Diffusion priors have been used for blind face restoration (BFR) by fine-tuning diffusion models (DMs) on restoration datasets to recover low-quality images. However, the naive application of DMs presents several key limitations. (i) The diffusion prior has inferior semantic consistency (e.g., ID, structure and color.), increasing the difficulty of optimizing the BFR model; (ii) reliance on hundreds of denoising iterations, preventing the effective cooperation with perceptual losses, which is crucial for faithful restoration. Observing that the latent consistency model (LCM) learns consistency noise-to-data mappings on the ODE-trajectory and therefore shows more semantic consistency in the subject identity, structural information and color preservation, we propose InterLCM to leverage the LCM for its superior semantic consistency and efficiency to counter the above issues. Treating low-quality images as the intermediate state of LCM, InterLCM achieves a balance between fidelity and quality by starting from earlier LCM steps. LCM also allows the integration of perceptual loss during training, leading to improved restoration quality, particularly in real-world scenarios. To mitigate structural and semantic uncertainties, InterLCM incorporates a Visual Module to extract visual features and a Spatial Encoder to capture spatial details, enhancing the fidelity of restored images. Extensive experiments demonstrate that InterLCM outperforms existing approaches in both synthetic and real-world datasets while also achieving faster inference speed.

Paper Structure

This paper contains 34 sections, 7 equations, 28 figures, 10 tables, 1 algorithm.

Figures (28)

  • Figure 1: (Left) The intermediate states in 4-step LCM and SD Turbo models. The network used in LCM maps to the real image space, while SD Turbo progressively denoises the noisy image. (Right) Given the prompt "A headshot of a man with hat and glasses", we generate 1000 images with both LCM and SD Turbo models.
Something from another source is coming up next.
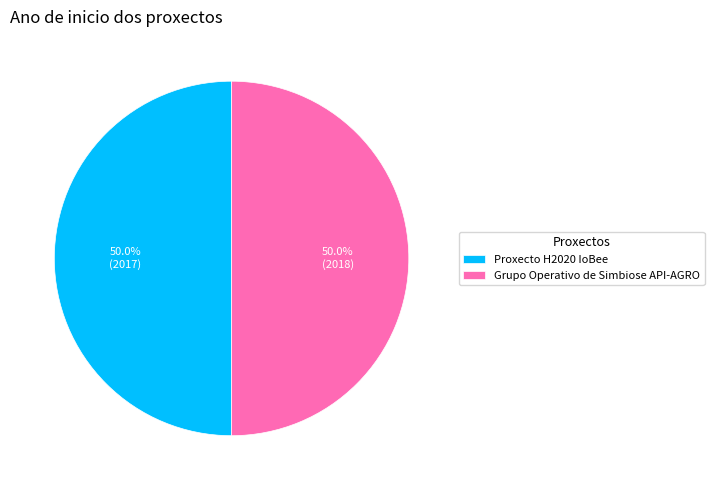

Approximately how many times larger is the value at Grupo Operativo de Simbiose API-AGRO compared to Proxecto H2020 IoBee?

1.0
Then we use DreamSim, SSIM, and color histogram distance (HDist) to measure the semantic consistency in the subject identity, spatial structure and color preservation.
  • Figure 2: (Left) The 4-step LCM map its origin at each sampling step: Noise$\xrightarrow[]{\text{1st step}}$Sampling data$\xrightarrow[]{\text{add noise}}$Noisy data$\xrightarrow[]{\text{2nd step}}$Sampling data$\xrightarrow[]{\text{add noise}}$Noisy data$\xrightarrow[]{\text{3rd step}}$Sampling data$\xrightarrow[]{\text{add noise}}$Noisy data$\xrightarrow[]{\text{4th step}}$Sampling data. In the first step, the origin image is predicted from random noise. In each remaining step, noise is added to the origin image produced in the previous step. (Right) The predicted origin images are shown for each step (the first row). The random noise and noisy data from the first to third steps (the second row). For example, given one prompt case "blond woman with red glasses and a black shirt", the generated image at each step shows semantic consistency in the subject identity, structural information and color constancy (the first row).
  • Figure 3: Overview of the proposed InterLCM framework. The Visual Module takes LQ images to output the visual embeddings. A Spatial Encoder is used to provide structure information. We consider the LQ image as the intermediate state of LCM. Through standard LCM conditioned with both the visual embedding and spatial features, the LQ input can be reconstructed as a HQ image.
  • Figure 4: t-SNE visualizations of feature distributions show the first step sampling similarity of LCM and the LQ image (FID=103.70), and their noisy intermediate states after LCM 2nd-step noise diffusion (FID=2.83).
  • Figure 5: Naive LCM alters the original semantics of the LQ image (e.g., hair).